#### EXERCISE DETAILS
In the essay on Chinese and Western poetry below, shorten the paragraph that begins "In fact, Cathay was such a success" and keep its main facts.

#### QUOTED PASSAGE

========================

However, the most marvelous poetic achievement is the unprecedented, and probably subconscious as well, application of “Sound-Linked Images Flow” in English. This poetic technique is very frequently applied in traditional Chinese poetry, especially obviously in Chinese Couplets. This technique can greatly free images from the bondage of grammar and, therefore, produce wonderful bondage of poetic image; and at the same time, readers do not feel the lines are loosened because of lack of good grammar, as the sound of words closely knit them into a beautiful acoustic unit. In “The River-Merchant’s Wife’s: a Letter”, “pulling flowers”, the phrase-images “playing horse”, “playing with blue plum”, though not a typical example, have more or less achieved this effect.
In fact, Cathay was such a success that, when it came out in 1915, “almost all the major Modernists—Yeats, Ford, Lewis, Eliot, and Williams—applauded its freshness, elegance, and simplicity. Ford, in particular, remarked, ‘If these were original verses, then Pound was the greatest poet of the day’, which should indicate that the English Modernist writer and critic had perceived affinities between his own and Far Eastern sensibilities.”4 After Ezra Pound’s successful introduction of Chinese poetry into the West, Western poets started to learn more and more from Chinese poetry, most of whom are not disappointed. For example, William Carlos Williams learned “the technique of achieving wholeness by means of uniting opposing elements” from Bai Juyi, a fellow poet of Li Bai in Tang Dynasty in Ancient China.5

II. New Chinese Poetry being Fermented under Influence from the West

It should be surprising to readers if they are told New Chinese Poetry was born with the introduction of Western Poetry. In order to make it clear, we need to examine the social, cultural and literary backgrounds in China in which New Chinese Poetry was conceived and finally was born.

========================

#### DATASET CONTENT
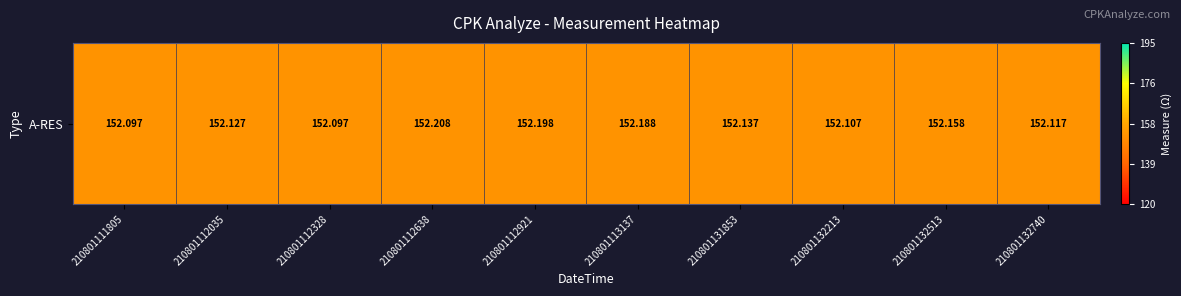

Rank the categories by value from highest to lowest.

210801112638, 210801112921, 210801113137, 210801132513, 210801131853, 210801112035, 210801132740, 210801132213, 210801111805, 210801112328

========================

#### REPLY TO THE EXERCISE
When Cathay came out in 1915, Yeats, Ford, Lewis, Eliot, and Williams praised its freshness, elegance, and simplicity. Ford said that if these were original verses, Pound was the greatest poet of the day, a remark suggesting he saw affinities between his own sensibilities and Far Eastern ones. After Pound introduced Chinese poetry to the West, more and more Western poets learned from it, and most were not disappointed. William Carlos Williams, for example, learned the technique of achieving wholeness by uniting opposing elements from Bai Juyi, a Tang Dynasty poet and a fellow poet of Li Bai.